И лишь в июне 1848 года принц смог выставить свою кандидатуру в Учредительное собрание, да и то только на частичных выборах. К этому времени политический климат в стране изменился: упоение революцией закончилось в условиях обостряющегося экономического и социального кризиса. Выборы 4 июня стали первой вехой на пути претендента в императоры. Успех превзошел все ожидания: он был избран сразу в департаментах Сена, Йонна, Нижняя Шаронта и Корсика. Избрание принца имело очень важное значение, поскольку привело к росту популярности Луи-Наполеона по всей стране. Так, в Бургони произошли бонапартистские манифестации, а в Морване о принце говорили не иначе как о «правителе». В Шалоне местные республиканцы вместе с жителями кричали: «Да здравствует император!», о чем подробно докладывал местный префект {111}. В Ларошели тысячи крестьян шли на выборы с криками: «Да здравствует Наполеон!», причем, как отмечал в своем донесении Яков Толстой, на шляпах у них красовался двойной девиз: «Да здравствует Наполеон! Долой республику!» Да и в самом республиканском Париже, как, впрочем, и по всей стране, после выборов началась настоящая бонапартистская лихорадка. Так, в ночь на 10 июня солдаты 52-го линейного полка, находившиеся на бульваре Сен-Дени для поддержания общественного порядка, дружно кричали в ответ на агитацию социалистов: «Да здравствует император Наполеон-Луи!»

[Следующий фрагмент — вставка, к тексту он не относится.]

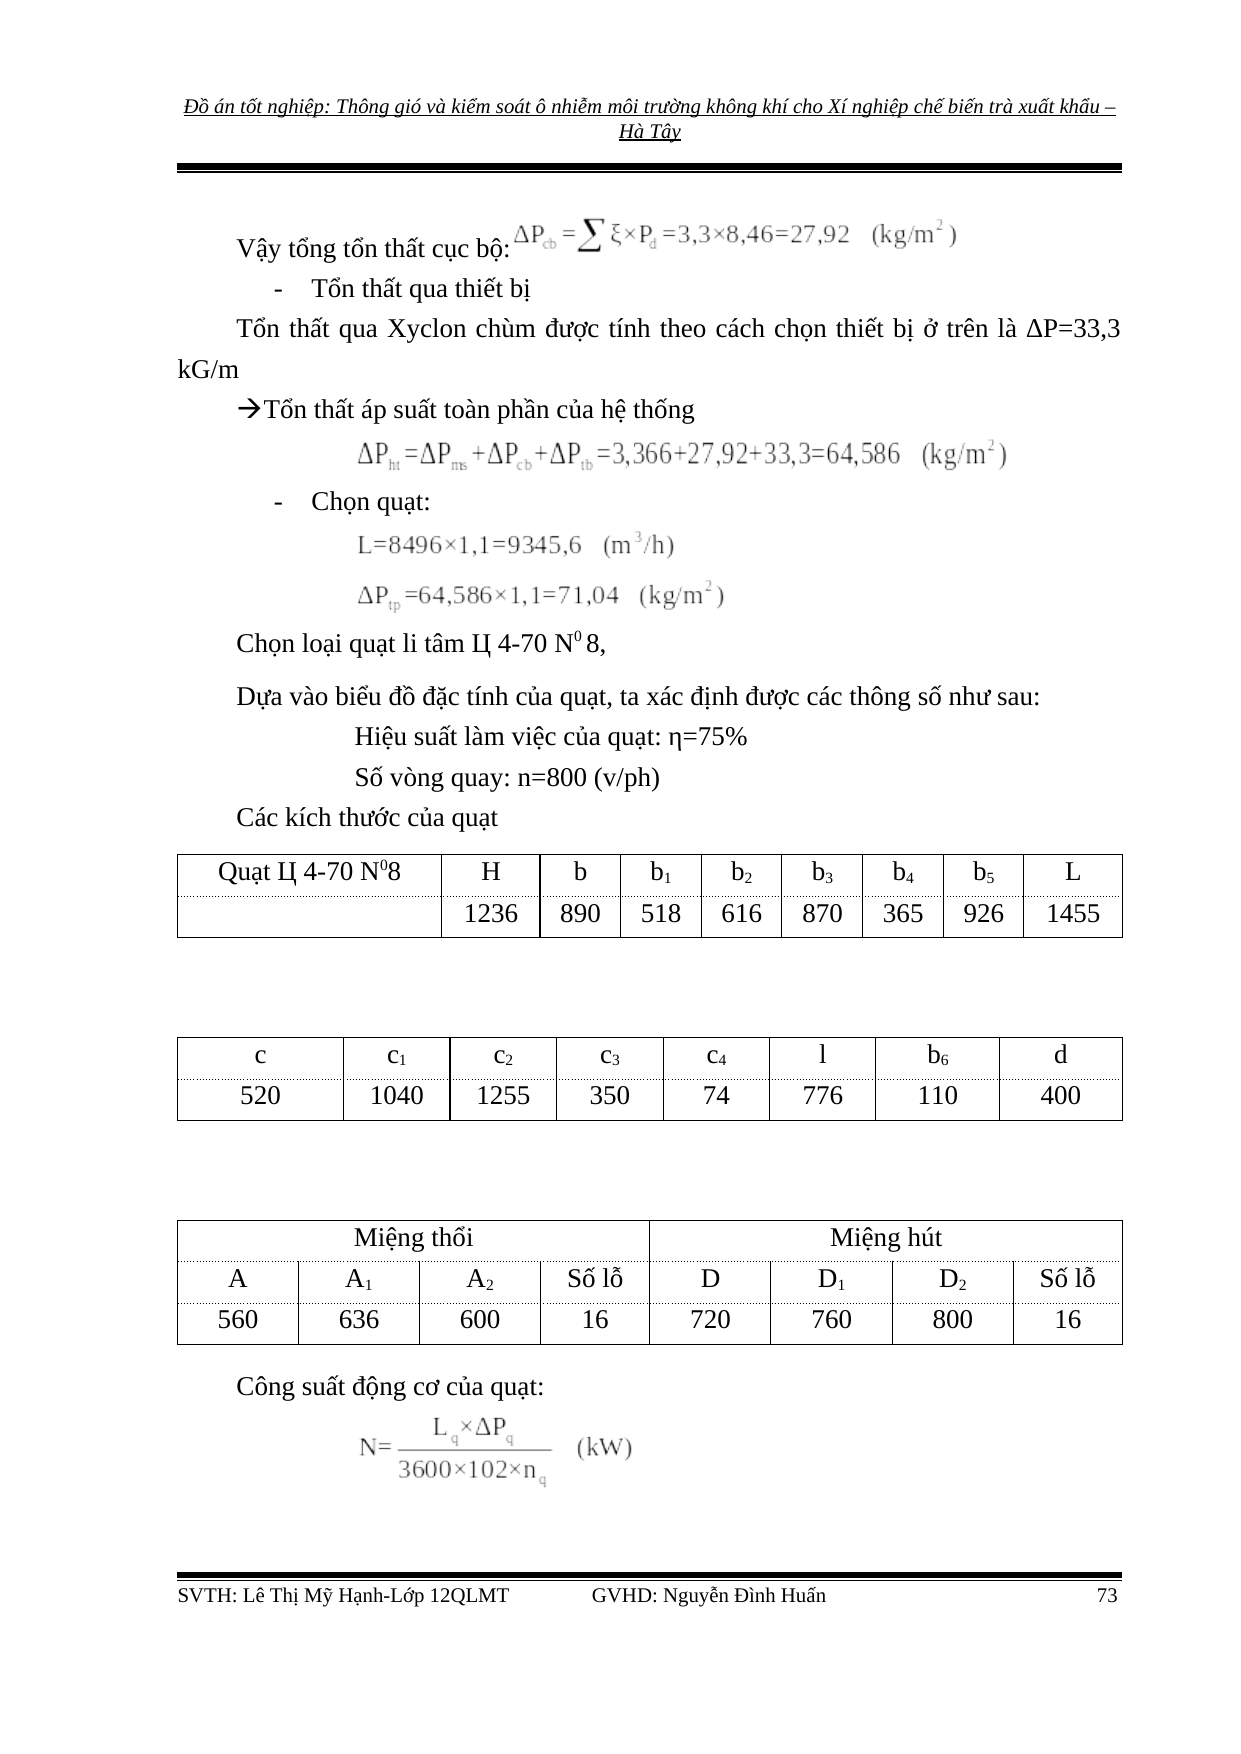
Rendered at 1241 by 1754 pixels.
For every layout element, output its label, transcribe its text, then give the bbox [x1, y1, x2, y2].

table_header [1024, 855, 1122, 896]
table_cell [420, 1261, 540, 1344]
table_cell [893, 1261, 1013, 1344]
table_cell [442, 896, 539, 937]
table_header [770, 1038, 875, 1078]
list Hiệu suất làm việc của quạt: η=75% [177, 721, 1122, 752]
text Chọn loại quạt li tâm Ц 4-70 N0 8, [177, 627, 1122, 658]
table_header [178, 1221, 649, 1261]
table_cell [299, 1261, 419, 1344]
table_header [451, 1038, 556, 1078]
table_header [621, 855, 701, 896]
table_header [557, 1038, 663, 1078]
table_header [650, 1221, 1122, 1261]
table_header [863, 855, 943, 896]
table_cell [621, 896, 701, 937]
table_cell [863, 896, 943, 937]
text Dựa vào biểu đồ đặc tính của quạt, ta xác định được các thông số như sau: [177, 680, 1122, 711]
text Tổn thất áp suất toàn phần của hệ thống [177, 393, 1122, 424]
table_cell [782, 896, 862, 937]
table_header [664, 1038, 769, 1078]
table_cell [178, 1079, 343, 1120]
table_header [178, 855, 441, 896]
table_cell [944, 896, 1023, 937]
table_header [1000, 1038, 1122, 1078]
text Vậy tổng tổn thất cục bộ: [177, 213, 1122, 263]
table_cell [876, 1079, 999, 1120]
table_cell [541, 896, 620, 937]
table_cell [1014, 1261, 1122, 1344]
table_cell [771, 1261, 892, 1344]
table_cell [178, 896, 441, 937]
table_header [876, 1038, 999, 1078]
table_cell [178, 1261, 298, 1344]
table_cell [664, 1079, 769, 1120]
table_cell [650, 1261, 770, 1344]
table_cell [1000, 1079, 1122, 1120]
list Chọn quạt: [274, 485, 1122, 517]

В свою очередь, заметно активизировалась и бонапартистская пропаганда, которая ставила своей целью завоевать народные массы. Она прибегла к испытанным приемам времен Реставрации: распространению гравюр, литографий, изображающих самого принца или принца с Наполеоном I, снабженных соответствующими подписями, прославлявшими племянника и дядю. В северных и западных департаментах агенты бонапартизма приводят все в движение. Тысячи нелепых слухов разносятся по деревням во время праздников, ярмарок, базаров. В Лизье, Фэкане, Шартре, Сенте продавцы газет кричали, что Наполеон провозглашен императором и идет на Париж во главе 40-тысячной армии. В Морбиганском и Финистерском департаментах, где общественное мнение склонялось в пользу генерала Кавеньяка, говорят, что он убит, а Бонапарт провозглашен президентом республики {112}. В Арденнах раздают прокламации и воззвания к оружию. В Ниме и в Тулузе, где споры принимают характер религиозных столкновений между католиками и протестантами, раздаются крики: «Да здравствует император!» {113} Таким образом, во Франции не было человека более известного и популярного, чем Луи-Наполеон Бонапарт.